Poughkeepsie… Dutchess County Partnership for Manageable Growth Open Space and Farmland Matching Grant Program, the first county agricultural and recreational open space and farmland preservation program of its kind in New York State, authored by County Executive Steinhaus in 1999, will add an additional 7 properties across Dutchess County to be forever preserved as open space. Steinhaus’ sprawl busting initiative is a key component to his comprehensive “Dutchess Goes Green” agenda and will save over 1,000 acres never to be developed in Dutchess County.
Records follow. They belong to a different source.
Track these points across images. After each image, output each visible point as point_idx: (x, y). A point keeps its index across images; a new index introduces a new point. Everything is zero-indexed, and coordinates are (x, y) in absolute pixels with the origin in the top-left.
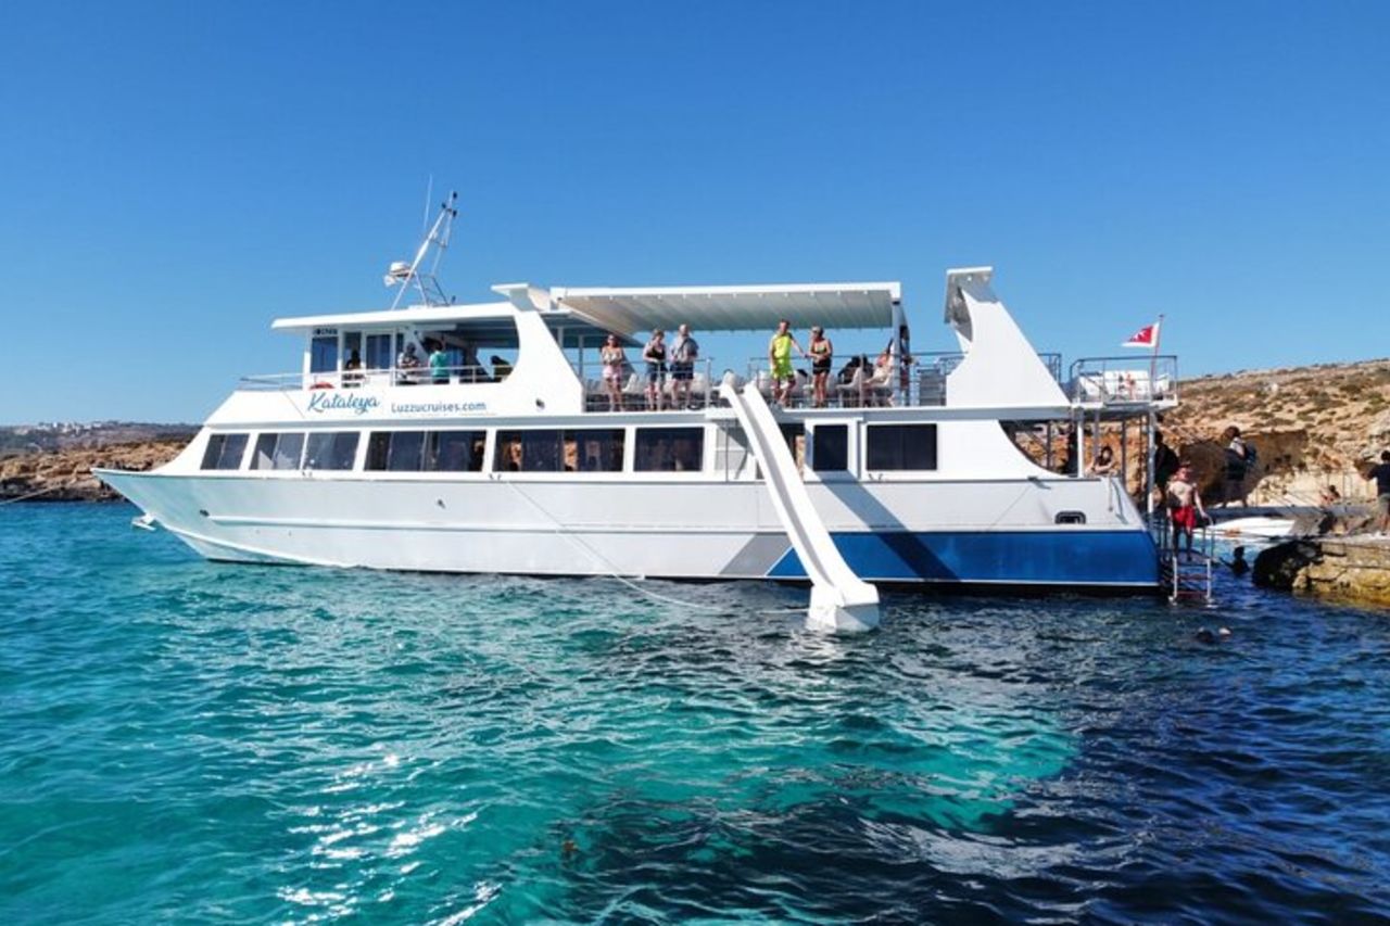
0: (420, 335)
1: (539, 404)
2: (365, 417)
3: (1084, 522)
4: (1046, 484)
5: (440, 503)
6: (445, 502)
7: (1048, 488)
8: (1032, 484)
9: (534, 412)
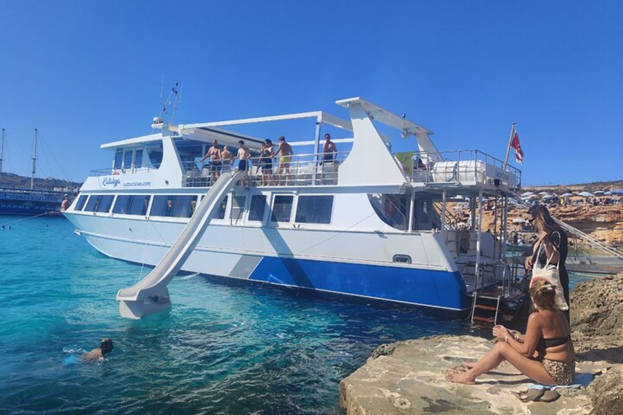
0: (149, 150)
1: (167, 182)
2: (116, 188)
3: (410, 263)
4: (385, 235)
5: (130, 229)
6: (132, 230)
7: (386, 238)
8: (377, 235)
9: (165, 187)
County Executive Steinhaus said, “Nine years ago, when I launched this strategy to stop sprawl, I envisioned an Open Space and Farmland Protection Program based on partnership and collaboration. Today, that vision is a reality thanks to the commitment of County government, our local and state funding partners, and landowners who are committed to preserving our County’s scenic beauty and rural character.”
The County Executive has forwarded a $1.6 million bond to the Dutchess County Legislature to continue to fund the Dutchess County Partnership for Manageable Growth Open Space and Farmland Matching Grant Program. The funding will ensure seven pending projects will be completed in the Towns of Red Hook, Beekman, North East, Poughkeepsie and Union Vale/Washington as well as the City of Beacon.
Since the inception of the successful Dutchess County Partnership for Manageable Growth Open Space and Farmland Protection Matching Grant Program, the County has completed twelve open space and farmland acquisitions. County Executive Steinhaus’ initiatives have protected 1,580 acres of protective farmland and 382 acres of public open space with a total value of $12.3 million, all acquired with a net cost to county government of only $4.17 million.
All of the County’s acquisitions have been accomplished in collaboration with other funding partners. The total cost to complete the pending acquisitions is just over $10.6 million. Dutchess County will contribute $2.45 million (using current program balance of $880,000 plus the $1.6 million bond) in order to leverage an additional $8.15 million from other sources including New York State, municipalities and land conservancies.
Rebecca Thornton, Executive Director of Dutchess Land Conservancy said, “The County’s program is paving the way for successful projects. By leveraging funds from other sources, it not only becomes a true partnership, but dollars well spent. We are extremely grateful for this program which has helped ensure so many farms and critical public spaces are here for our future. What a wonderful legacy for Dutchess County residents.”
Participation from local communities has been essential to the success of the program. “We have designed the County’s participation to be the “last money in” to attract funds from other sources. I applaud our local communities who have answered our challenge to be committed to the preservation of land within their borders. We are thrilled to work with them as well as our other funding partners, so together we can continue to promote environmental conservation through the preservation of open space,” said County Executive Steinhaus.
Town of Red Hook Supervisor Sue Crane said, “Matching funds from Dutchess County has made possible the protection of 660 acres of five critical town parcels… We are enormously indebted to Dutchess County government for its vision and leadership.”
Upon approval and completion of the seven pending acquisitions, the Dutchess County Partnership for Manageable Growth Open Space and Farmland Protection Matching Grant Program will have protected nearly 3,000 acres costing more $22 million dollars. The County will have contributed 29% of the cost with a total investment of $6.5 million.
The bond request has been submitted for approval at the Legislature’s July board meeting. Due to New York State grant program requirements, should quick legislative approval not occur for the county funding share, State grants totaling nearly $3 million for pending projects will be jeopardized, as well as Dutchess County Government’s ability to successfully continue to leverage County dollars with state and local partners.